In their ongoing efforts to restore the Wire Act, and once again make state regulated online gambling illegal—Sens. Lindsey Graham (R-S.C.) and Marco Rubio (R-Fla) introduced an accompanying bill to RAWA (S. 1668). The unlikely advocate, Las Vegas Sands Chairman Sheldon Adelson is still one of the bills most passionate vocal and financial supporters.

The National Association of Convenience Store’s (NACS) has hired the lobbying firm that chiefly wrote the RAWA. Currently, convenience stores monopolize the lottery ticket market, meaning that the more states that allow lottery tickets to be sold online, the more money they stand to lose.

A Capitol Hill Source told The Hill that in an effort to show how easy it is to participate in the online gambling process, the firm has been screening a video among lawmakers that supposedly shows a person in Virginia using a private virtual network to unlawfully access Georgia’s online lottery.

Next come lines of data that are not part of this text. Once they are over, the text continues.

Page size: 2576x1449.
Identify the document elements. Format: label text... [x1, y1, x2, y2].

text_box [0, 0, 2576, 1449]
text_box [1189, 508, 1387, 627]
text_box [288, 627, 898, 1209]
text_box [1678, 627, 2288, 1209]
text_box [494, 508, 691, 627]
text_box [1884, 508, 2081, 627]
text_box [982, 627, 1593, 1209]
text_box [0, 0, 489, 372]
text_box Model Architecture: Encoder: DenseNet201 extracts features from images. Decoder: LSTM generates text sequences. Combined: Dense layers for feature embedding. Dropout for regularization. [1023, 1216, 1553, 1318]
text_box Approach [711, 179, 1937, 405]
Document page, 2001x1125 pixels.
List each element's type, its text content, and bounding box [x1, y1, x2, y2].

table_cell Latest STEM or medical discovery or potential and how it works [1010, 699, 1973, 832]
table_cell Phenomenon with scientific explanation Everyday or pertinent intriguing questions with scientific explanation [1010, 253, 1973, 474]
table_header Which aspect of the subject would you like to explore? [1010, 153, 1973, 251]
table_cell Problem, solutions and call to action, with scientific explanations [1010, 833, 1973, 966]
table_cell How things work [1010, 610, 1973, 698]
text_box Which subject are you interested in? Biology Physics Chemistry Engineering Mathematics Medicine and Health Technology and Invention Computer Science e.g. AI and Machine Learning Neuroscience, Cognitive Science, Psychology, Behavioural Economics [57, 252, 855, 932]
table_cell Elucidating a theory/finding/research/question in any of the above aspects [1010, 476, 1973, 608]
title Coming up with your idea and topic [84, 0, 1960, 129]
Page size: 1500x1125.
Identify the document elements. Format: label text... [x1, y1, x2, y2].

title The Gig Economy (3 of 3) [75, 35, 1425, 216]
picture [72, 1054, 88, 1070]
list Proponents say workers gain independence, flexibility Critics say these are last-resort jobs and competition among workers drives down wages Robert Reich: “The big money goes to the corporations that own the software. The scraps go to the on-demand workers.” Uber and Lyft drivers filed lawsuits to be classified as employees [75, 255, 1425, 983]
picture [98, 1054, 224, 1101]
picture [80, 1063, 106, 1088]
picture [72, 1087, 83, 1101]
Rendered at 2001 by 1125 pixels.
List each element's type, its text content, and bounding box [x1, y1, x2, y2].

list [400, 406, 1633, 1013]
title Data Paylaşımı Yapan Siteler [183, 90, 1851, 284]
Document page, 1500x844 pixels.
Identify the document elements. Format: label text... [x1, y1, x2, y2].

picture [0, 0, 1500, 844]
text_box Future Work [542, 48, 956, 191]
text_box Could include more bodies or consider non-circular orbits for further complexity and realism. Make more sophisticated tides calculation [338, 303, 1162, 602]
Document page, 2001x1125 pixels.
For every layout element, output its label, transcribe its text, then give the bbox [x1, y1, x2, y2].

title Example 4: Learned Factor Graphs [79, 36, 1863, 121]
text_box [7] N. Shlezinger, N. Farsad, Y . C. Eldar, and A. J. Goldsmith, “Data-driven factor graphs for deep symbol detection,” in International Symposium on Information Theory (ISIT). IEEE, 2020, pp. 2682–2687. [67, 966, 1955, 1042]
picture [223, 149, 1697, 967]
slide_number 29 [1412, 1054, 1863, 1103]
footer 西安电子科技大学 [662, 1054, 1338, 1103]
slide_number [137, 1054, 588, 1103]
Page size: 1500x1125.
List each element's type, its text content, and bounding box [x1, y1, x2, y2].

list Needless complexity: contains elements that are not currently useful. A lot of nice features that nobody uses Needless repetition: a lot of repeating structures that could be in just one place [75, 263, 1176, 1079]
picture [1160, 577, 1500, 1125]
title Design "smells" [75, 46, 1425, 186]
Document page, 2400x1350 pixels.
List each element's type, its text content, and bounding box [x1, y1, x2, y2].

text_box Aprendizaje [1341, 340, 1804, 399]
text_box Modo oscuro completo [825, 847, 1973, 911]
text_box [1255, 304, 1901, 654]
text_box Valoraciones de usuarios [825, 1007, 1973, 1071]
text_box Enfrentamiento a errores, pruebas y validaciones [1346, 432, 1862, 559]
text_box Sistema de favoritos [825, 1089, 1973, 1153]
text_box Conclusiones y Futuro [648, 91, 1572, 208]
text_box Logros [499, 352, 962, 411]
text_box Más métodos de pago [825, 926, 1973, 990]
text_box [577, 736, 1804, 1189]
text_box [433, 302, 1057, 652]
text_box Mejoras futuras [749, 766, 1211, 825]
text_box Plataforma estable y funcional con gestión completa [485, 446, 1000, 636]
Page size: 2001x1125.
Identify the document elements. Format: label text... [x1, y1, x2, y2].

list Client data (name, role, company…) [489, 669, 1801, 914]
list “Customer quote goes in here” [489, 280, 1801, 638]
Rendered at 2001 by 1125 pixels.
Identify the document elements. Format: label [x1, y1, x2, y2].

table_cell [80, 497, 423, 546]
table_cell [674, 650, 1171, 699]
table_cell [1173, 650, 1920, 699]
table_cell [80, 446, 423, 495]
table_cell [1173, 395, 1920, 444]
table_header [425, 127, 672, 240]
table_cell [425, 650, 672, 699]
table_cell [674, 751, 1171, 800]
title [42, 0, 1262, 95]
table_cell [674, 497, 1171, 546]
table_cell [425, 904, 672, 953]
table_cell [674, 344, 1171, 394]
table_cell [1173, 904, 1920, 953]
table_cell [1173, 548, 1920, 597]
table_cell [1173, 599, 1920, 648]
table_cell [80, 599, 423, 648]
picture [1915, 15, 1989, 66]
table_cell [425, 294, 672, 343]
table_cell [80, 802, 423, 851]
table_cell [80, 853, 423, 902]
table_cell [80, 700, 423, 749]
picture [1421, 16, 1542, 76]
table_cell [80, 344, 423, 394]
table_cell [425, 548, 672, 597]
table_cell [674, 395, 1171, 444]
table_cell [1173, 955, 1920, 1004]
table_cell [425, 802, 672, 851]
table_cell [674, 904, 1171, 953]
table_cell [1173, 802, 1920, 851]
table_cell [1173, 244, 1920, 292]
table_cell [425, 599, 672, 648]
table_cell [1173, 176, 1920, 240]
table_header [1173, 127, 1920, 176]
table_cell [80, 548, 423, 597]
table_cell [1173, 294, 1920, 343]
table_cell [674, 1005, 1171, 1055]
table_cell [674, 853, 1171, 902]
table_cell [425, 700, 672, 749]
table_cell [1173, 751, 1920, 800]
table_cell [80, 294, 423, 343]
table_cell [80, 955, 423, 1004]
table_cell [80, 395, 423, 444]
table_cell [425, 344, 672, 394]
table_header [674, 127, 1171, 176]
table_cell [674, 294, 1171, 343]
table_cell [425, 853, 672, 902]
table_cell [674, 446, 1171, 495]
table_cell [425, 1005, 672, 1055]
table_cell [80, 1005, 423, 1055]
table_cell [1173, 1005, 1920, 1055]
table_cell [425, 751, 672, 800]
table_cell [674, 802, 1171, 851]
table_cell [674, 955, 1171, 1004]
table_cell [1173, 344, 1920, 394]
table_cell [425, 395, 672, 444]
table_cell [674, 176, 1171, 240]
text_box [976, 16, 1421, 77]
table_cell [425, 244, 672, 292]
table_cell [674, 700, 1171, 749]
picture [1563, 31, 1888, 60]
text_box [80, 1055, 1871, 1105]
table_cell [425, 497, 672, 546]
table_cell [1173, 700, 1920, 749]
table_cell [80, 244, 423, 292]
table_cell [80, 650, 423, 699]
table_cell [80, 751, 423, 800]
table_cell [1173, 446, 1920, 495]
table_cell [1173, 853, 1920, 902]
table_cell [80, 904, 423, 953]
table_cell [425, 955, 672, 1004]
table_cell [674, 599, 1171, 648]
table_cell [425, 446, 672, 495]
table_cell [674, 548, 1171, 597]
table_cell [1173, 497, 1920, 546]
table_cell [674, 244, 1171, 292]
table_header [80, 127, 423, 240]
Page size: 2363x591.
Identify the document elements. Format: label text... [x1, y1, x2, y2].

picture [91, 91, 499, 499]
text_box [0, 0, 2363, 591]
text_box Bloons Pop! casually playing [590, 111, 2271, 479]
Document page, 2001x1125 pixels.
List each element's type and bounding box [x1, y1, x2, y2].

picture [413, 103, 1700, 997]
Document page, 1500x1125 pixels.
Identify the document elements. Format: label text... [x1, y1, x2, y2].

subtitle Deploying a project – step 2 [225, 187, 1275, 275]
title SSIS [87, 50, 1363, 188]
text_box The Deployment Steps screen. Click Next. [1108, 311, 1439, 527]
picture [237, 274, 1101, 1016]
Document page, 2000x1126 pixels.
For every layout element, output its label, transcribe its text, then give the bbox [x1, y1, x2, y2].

What the video does not highlight is that the individual in the video is making a choice to break both state and federal laws and that the problem is not access, but (if the video is real) that Georgia is not doing a good job of regulating their online lottery.

On top of that, the 3 states that allow regulated online gambling above and beyond lottery (Delaware, New Jersey, and Nevada) have gone to great lengths to regulate access to their online casinos.

“If lawmakers truly desire to protect consumers and uphold the constitutionally protected state powers,” says article author Michelle Minton, “they should let states decide for themselves if and how to regulate the activity. As the last few years have demonstrated, the technology is available and states are motivated to play by the rules.”